Humanity House in Den Haag: Auf virtueller Flucht

Im Humanity House in Den Haag können sich Besucher in die Rolle von Bürgerkriegsflüchtlingen hineinfinden.

„Nimm den Brief und nimm ihn mit, er erlaubt dir, in Zone B überzuwechseln“, schnarrt die Stimme aus dem Lautsprecher, als plötzlich ein Umschlag durch den Briefschlitz in der Tür auf den Boden flattert. Wir befinden uns in einer unscheinbaren Wohnung und wissen nicht so recht, was uns erwartet. Also gehen wir weiter durch eine Tür. Scheinwerfer blenden uns, Stimmen brüllen auf uns ein, Hunde kläffen, eine äußerst ungemütliche Atmosphäre. „Weitergehen!“, blafft eine Stimme, und so folgen wir dem Pfeil und öffnen die nächste Tür.

Auf den ersten Blick ein niederländisches Wohnzimmer, das Radio dudelt, der Tisch ist gedeckt, scheinbar alles normal. Doch ein Weinglas ist umgekippt und liegt in der Suppe.

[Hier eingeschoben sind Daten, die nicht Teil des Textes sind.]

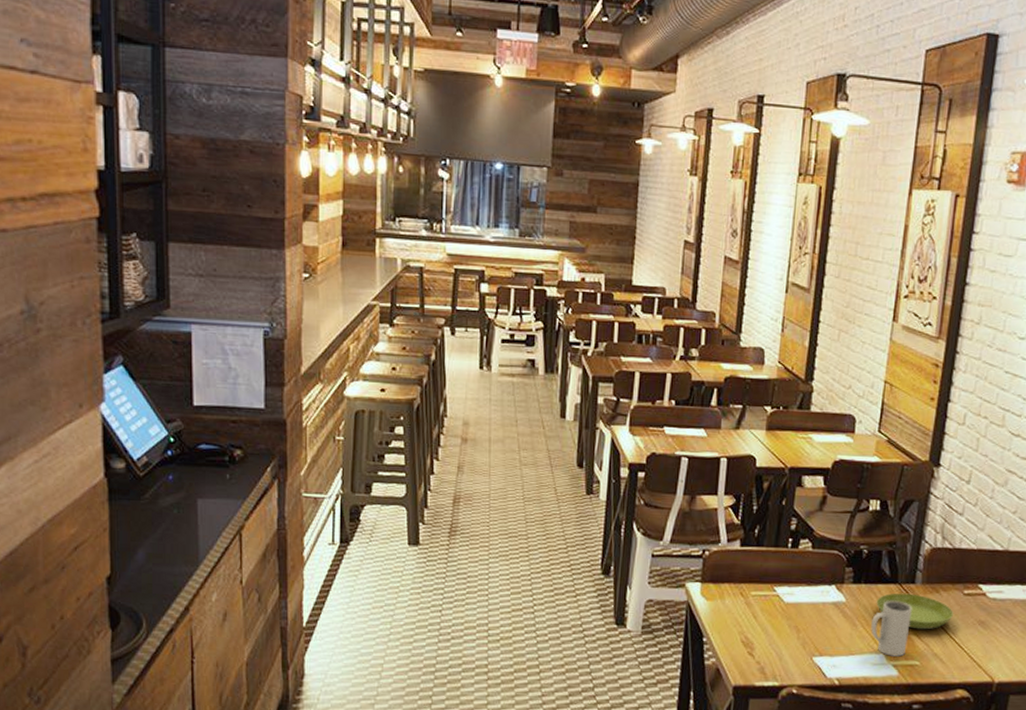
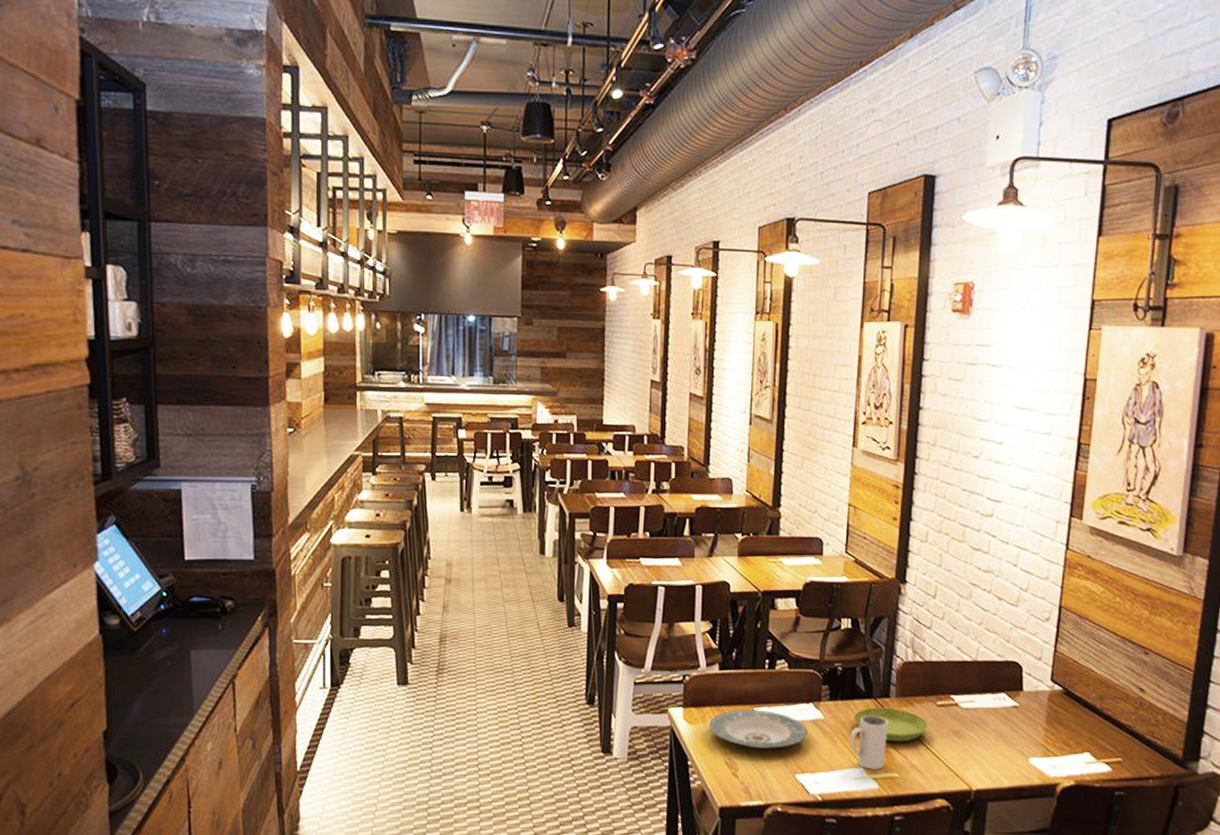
plate: none [727,588,828,629] -> present [709,710,807,748]

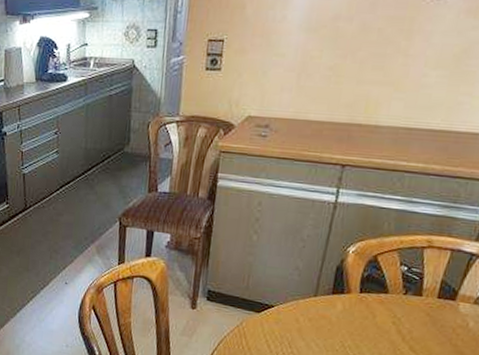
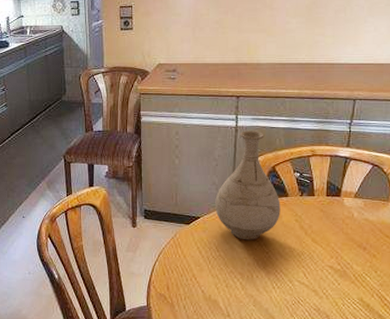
vase: none [294,208,377,340] -> present [215,130,281,241]

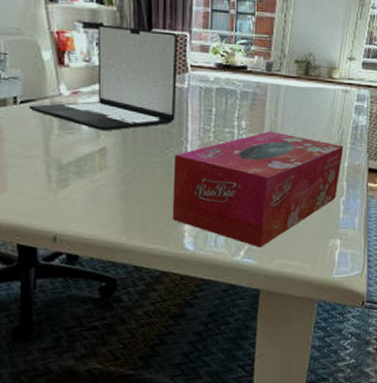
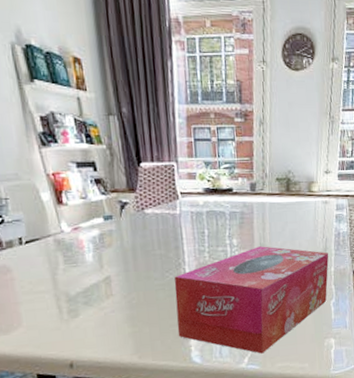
laptop: present [28,24,178,131] -> none [33,162,171,261]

Auf dem Boden verstreute Kleider, ein nicht zu Ende gepackter Koffer. Es sieht nach überhasteter Flucht aus. Das Radioprogramm wird plötzlich unterbrochen: „Bürger von Den Haag. Verlassen Sie sofort Ihr Haus. Dies ist ein Aufruf des Ministeriums für nationale Sicherheit“, dröhnt die Stimme. Dann hört man Geschnatter, ein Hubschrauber knattert und aus dem Radio erfährt man, dass Tote am Wegesrand liegen. Nur weg von hier!

So beginnt eine Erfahrungsreise im Humanity House Den Haag, das von der Gemeinde und dem Roten Kreuz der Niederlande seit mehr als fünf Jahren als Museum und Treffpunkt betrieben wird. Wer das Museum besuchen will, muss sich registrieren lassen, wird fotografiert und bekommt eine Besucherkarte umgehängt. Dann steht man vor einer blinkenden roten Lampe. Die wechselt auf Grün, sobald die eigene Registriernummer angezeigt wird.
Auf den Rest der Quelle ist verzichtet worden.